WHAT YOU WILL DO » Images are not part of the copy; write out the rest of the data exactly as given.

___ SUPPLIED INFORMATION ___

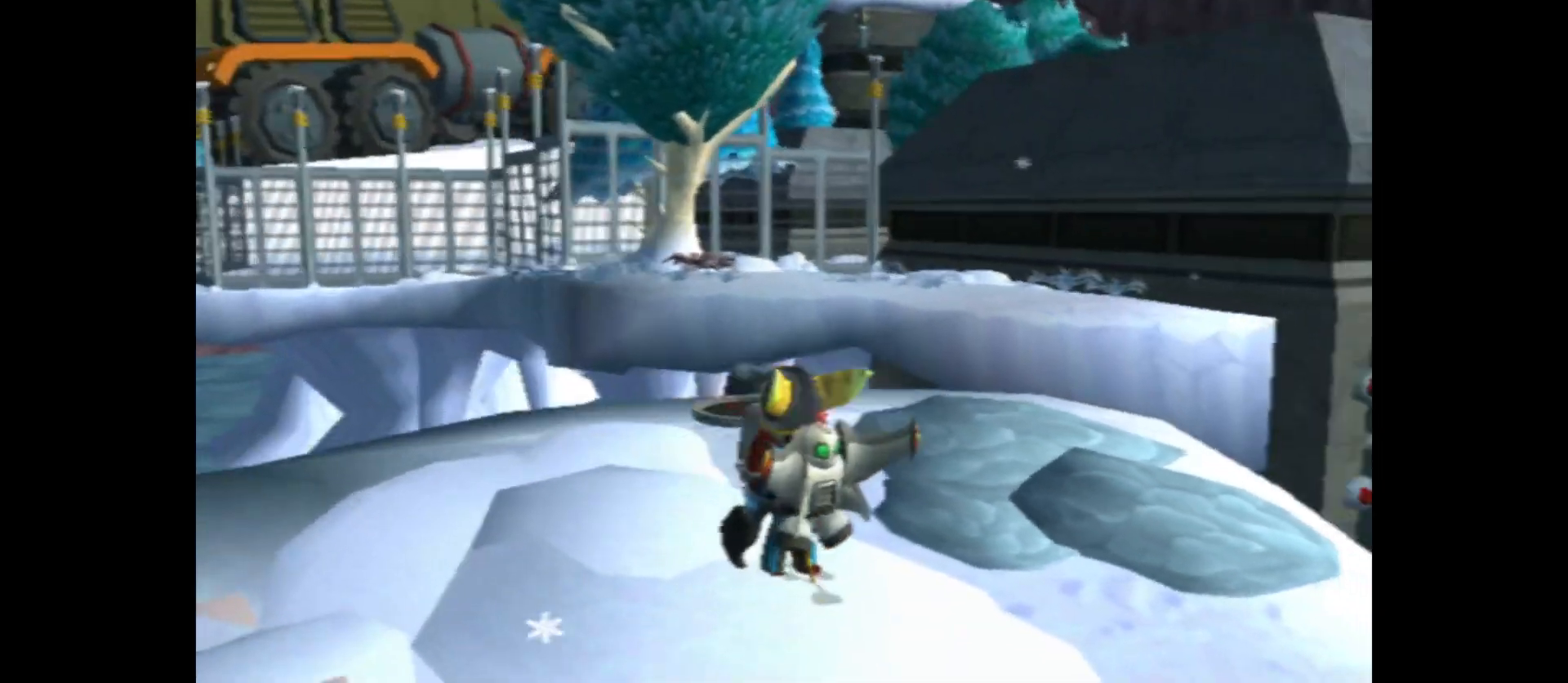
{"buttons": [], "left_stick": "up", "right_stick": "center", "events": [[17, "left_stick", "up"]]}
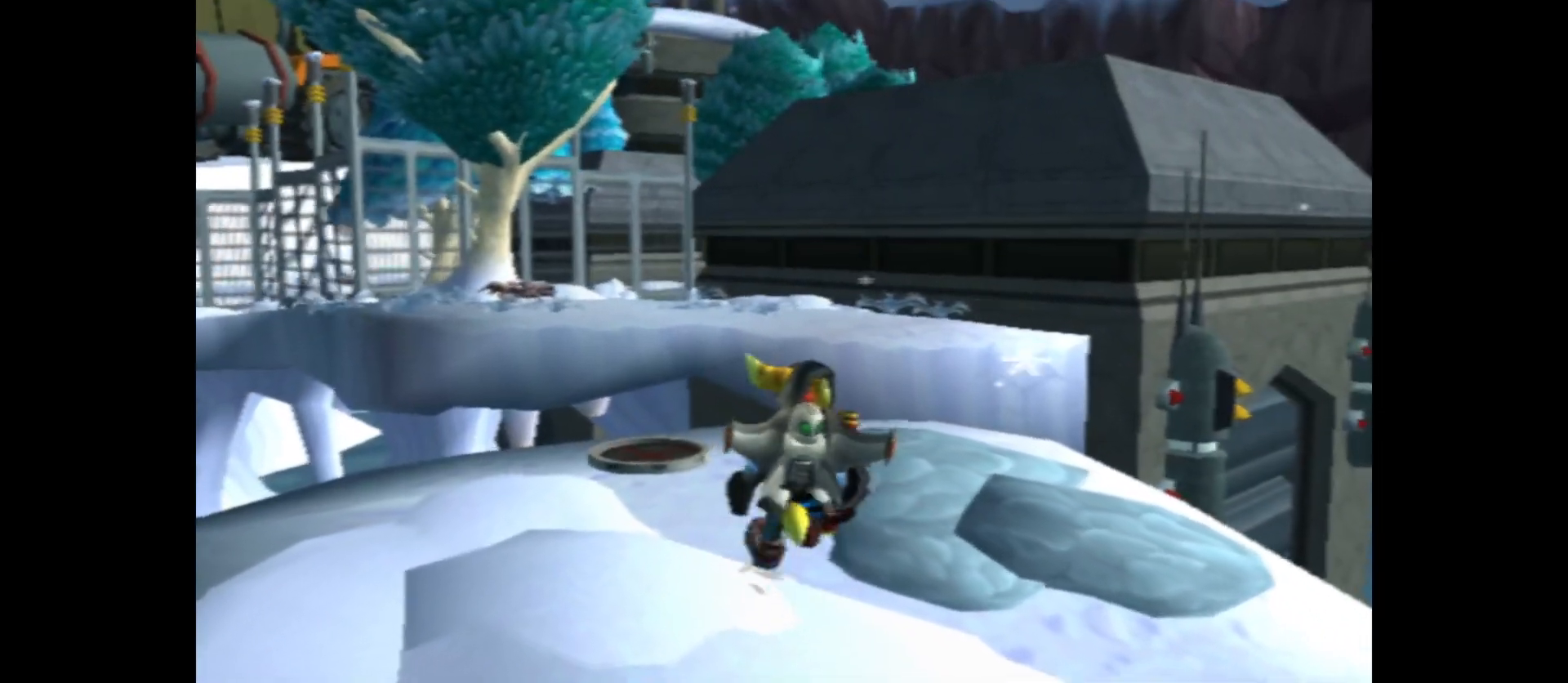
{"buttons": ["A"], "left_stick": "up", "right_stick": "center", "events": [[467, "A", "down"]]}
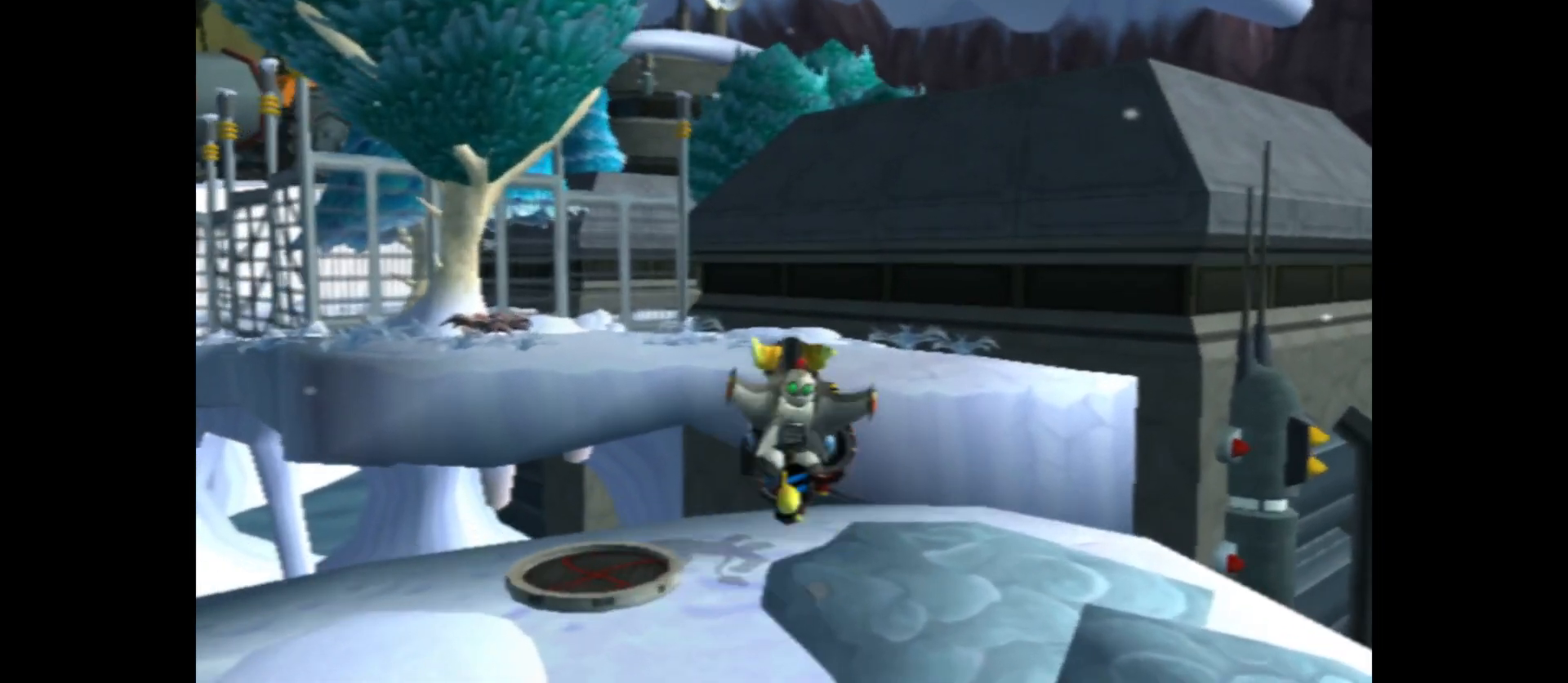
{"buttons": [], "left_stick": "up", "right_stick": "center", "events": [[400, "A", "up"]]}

___

ANSWER BELOW »
{"buttons": [], "left_stick": "up", "right_stick": "center", "events": [[17, "left_stick", "up"]]}
{"buttons": ["A"], "left_stick": "up", "right_stick": "center", "events": [[467, "A", "down"]]}
{"buttons": [], "left_stick": "up", "right_stick": "center", "events": [[400, "A", "up"]]}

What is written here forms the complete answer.